## [What the exercise asks]
Report every line below that contains the string "YouTube", copying each such line in full. Case counts.
<<<<
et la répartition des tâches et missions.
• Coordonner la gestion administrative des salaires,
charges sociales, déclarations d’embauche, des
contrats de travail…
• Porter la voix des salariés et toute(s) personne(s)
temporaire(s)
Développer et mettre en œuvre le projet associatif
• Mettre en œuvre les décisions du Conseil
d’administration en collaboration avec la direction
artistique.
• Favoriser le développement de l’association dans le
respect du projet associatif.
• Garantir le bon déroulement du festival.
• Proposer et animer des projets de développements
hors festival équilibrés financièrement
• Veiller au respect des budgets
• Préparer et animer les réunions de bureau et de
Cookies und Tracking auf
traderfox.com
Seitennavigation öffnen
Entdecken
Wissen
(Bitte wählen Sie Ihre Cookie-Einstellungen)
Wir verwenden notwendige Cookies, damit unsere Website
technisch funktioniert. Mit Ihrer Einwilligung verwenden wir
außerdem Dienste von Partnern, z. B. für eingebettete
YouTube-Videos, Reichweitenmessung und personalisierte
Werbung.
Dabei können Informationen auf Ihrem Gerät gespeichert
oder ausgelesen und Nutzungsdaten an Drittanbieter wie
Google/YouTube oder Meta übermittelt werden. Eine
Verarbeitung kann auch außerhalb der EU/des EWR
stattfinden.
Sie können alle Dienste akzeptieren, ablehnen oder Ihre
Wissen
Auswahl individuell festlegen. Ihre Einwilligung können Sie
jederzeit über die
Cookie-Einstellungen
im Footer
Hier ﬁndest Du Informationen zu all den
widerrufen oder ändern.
>>>>
<<<<
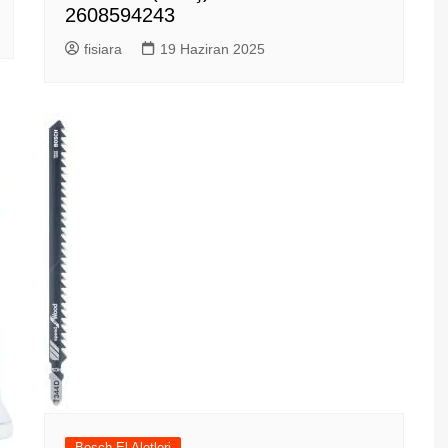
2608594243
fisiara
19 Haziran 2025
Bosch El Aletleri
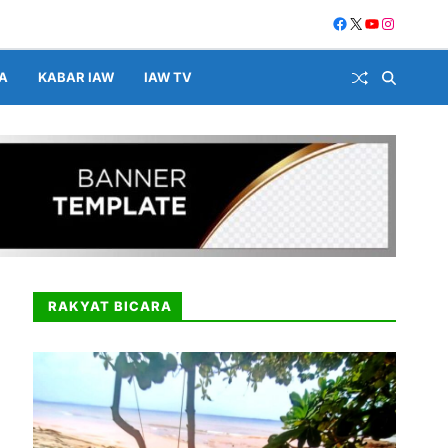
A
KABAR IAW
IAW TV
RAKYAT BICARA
>>>>
## [Result]
YouTube-Videos, Reichweitenmessung und personalisierte
Google/YouTube oder Meta übermittelt werden. Eine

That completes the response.